Ohne Umweltschutzverbände wäre das AKW Zwentendorf (A) ans Netz gegangen, es wären in Kaiseraugst (AG), Wyhl und Breisach (Deutschland) Atomkraftwerke gebaut worden sowie bei den Atomkraftwerken Temelin und Dukovany zweimal zwei Reaktoren dazugekommen. Das würde heissen: mehr Atommüll. Die Atomkraftwerke Mühleberg, Barsebäck (S), Obrigheim, Stade, Isar 1, Grundremmingen (A), Mülheim-Kärlich, Grafenrheinfeld, Greifswald, Würgassen (alle D), Calder Hall (GB), Fessenheim, Creys-Mallville (beide F), Trino und Caorso (beide I) würden weiter Atommüll produzieren, wenn sie nicht schon explodiert wären! Wir hätten wahrscheinlich einen weiteren Supergau. Der Atommüll würde für Atomwaffen gebraucht. Es hätte noch mehr Leukämie und Schilddrüsenkrebs gegeben. Im Jahr 1971 hätte die USA ihre Atombombentests auf Amchitka durchgeführt – sie wurden erfolgreich von Greenpeace verhindert. 1995 hätte Frankreich unter Chirac acht statt ‹nur› sechs Atombomben getestet im Südpazifik. Böden und Gewässer wären radioaktiv und der 3. Weltkrieg wäre da.

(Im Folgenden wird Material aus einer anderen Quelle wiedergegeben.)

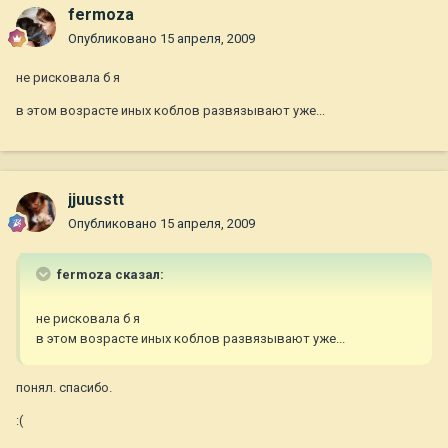
fermoza
Опубликовано
15 апреля, 2009
не рисковала б я
в этом возрасте иных коблов развязывают уже...
jjuusstt
Опубликовано
15 апреля, 2009
fermoza сказал:
не рисковала б я
в этом возрасте иных коблов развязывают уже...
понял. спасибо.
:(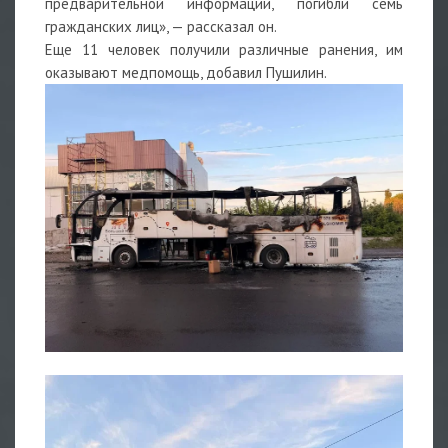
предварительной информации, погибли семь
гражданских лиц», — рассказал он.
Еще 11 человек получили различные ранения, им
оказывают медпомощь, добавил Пушилин.
1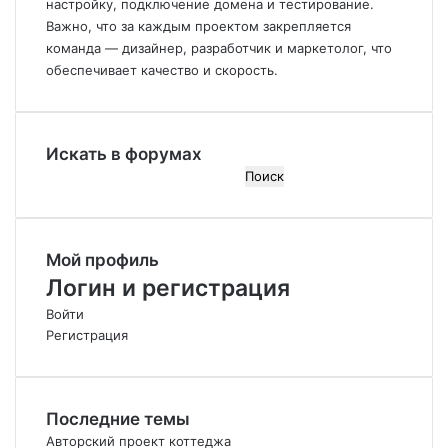
настройку, подключение домена и тестирование.
Важно, что за каждым проектом закрепляется
команда — дизайнер, разработчик и маркетолог, что
обеспечивает качество и скорость.
Искать в форумах
П
о
и
с
Мой профиль
к
:
Логин и регистрация
Войти
Регистрация
Последние темы
Авторский проект коттеджа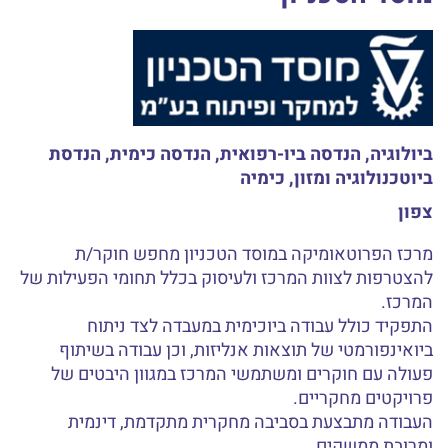
ביולוגיה, הנדסה ביו-רפואית, הנדסה כימית, הנדסת
ביוטכנולוגיה ומזון, כימיה
צפון
מרכז הפרוטאומיקה במוסד הטכניון מחפש חוקר/ת
להצטרפות לצוות המרכז ולעיסוק בכלל תחומי הפעילות של
המרכז.
התפקיד כולל עבודה ביוכימית במעבדה לצד ניתוח
ביואינפורמטי של תוצאות אנליזות, וכן עבודה בשיתוף
פעולה עם חוקרים ומשתמשי המרכז במגוון היבטים של
פרויקטים מחקריים.
העבודה מתבצעת בסביבה מחקרית מתקדמת, דינמית
ומרובת ממשקים.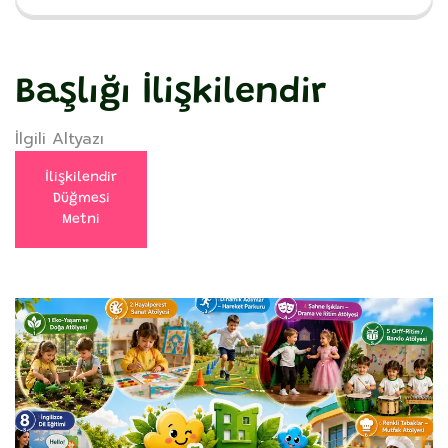
Başlığı İlişkilendir
İlgili Altyazı
İlişkilendir
Düğmesi
Metni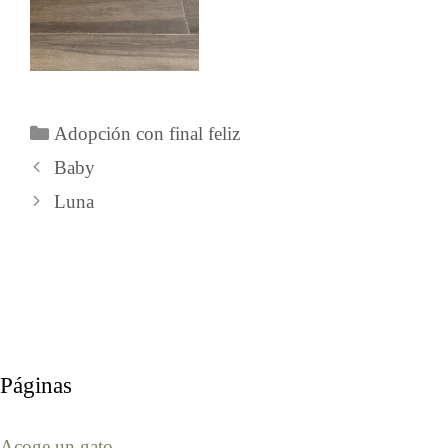
Categorías
Adopción con final feliz
Baby
Luna
Páginas
Acoge un gato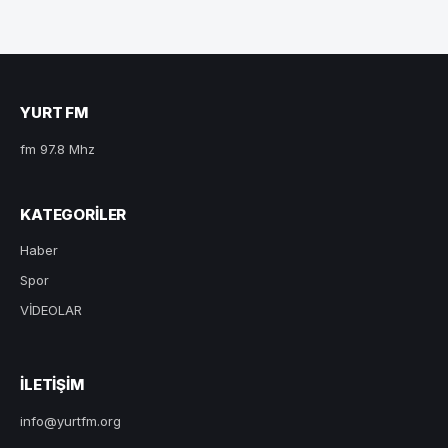
YURT FM
fm 97.8 Mhz
KATEGORILER
Haber
Spor
VİDEOLAR
ILETIŞIM
info@yurtfm.org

In der Bundesverfassung wäre zudem kein Moorschutzartikel, das heisst, es gäbe einen Militärplatz bei Rothenthurm, und der Pfäffikersee wäre überbaut mit teuren Wohnungen. Es gäbe weder in der Schweiz noch in Österreich eine Quote gegen Zweitwohnungen, was noch mehr Zersiedelung bedeutete. Der Kahlschlag in Clayocout (Can) hätte nicht gestoppt werden können, auch der Masoalawald in Madagaskar wäre nicht geschützt. In Brasilien wären schon längst die Regenwälder abgeholzt, und wir hätten in der Schweiz und Österreich nichts getan, um Tropenholz zu stoppen. Auch Malaysia wäre abgeholzt, und das Volk der Penan wäre ausgestorben. Denn Bäume atmen CO2 ein und O2 aus, somit sind Bäume der beste Schutz vor der Klimakatastrophe und geben uns zu atmen.

Umweltschutzverbände hätten Littering nicht beseitigt, auch keine Tierleben gerettet, der WWF hätte keine Küsten Afrikas von angeschwemmten Glasscherben, Badelatschen und Fischernetzen gesäubert und damit Schildkröten Lebensraum zurückgegeben. Ebenso wenig würde bei Coop und Migros ein Einwegplastiksack fünf Rappen kosten, es gäbe mehr Abfall. Und in der Antarktis wäre nicht eben ein grosses Walschutzgebiet entstanden.

Wenn der letzte Baum gerodet, der letzte Fluss vergiftet und das letzte Tier getötet ist, wird man sehen, dass man Geld nicht essen kann. Der Mensch braucht die Natur.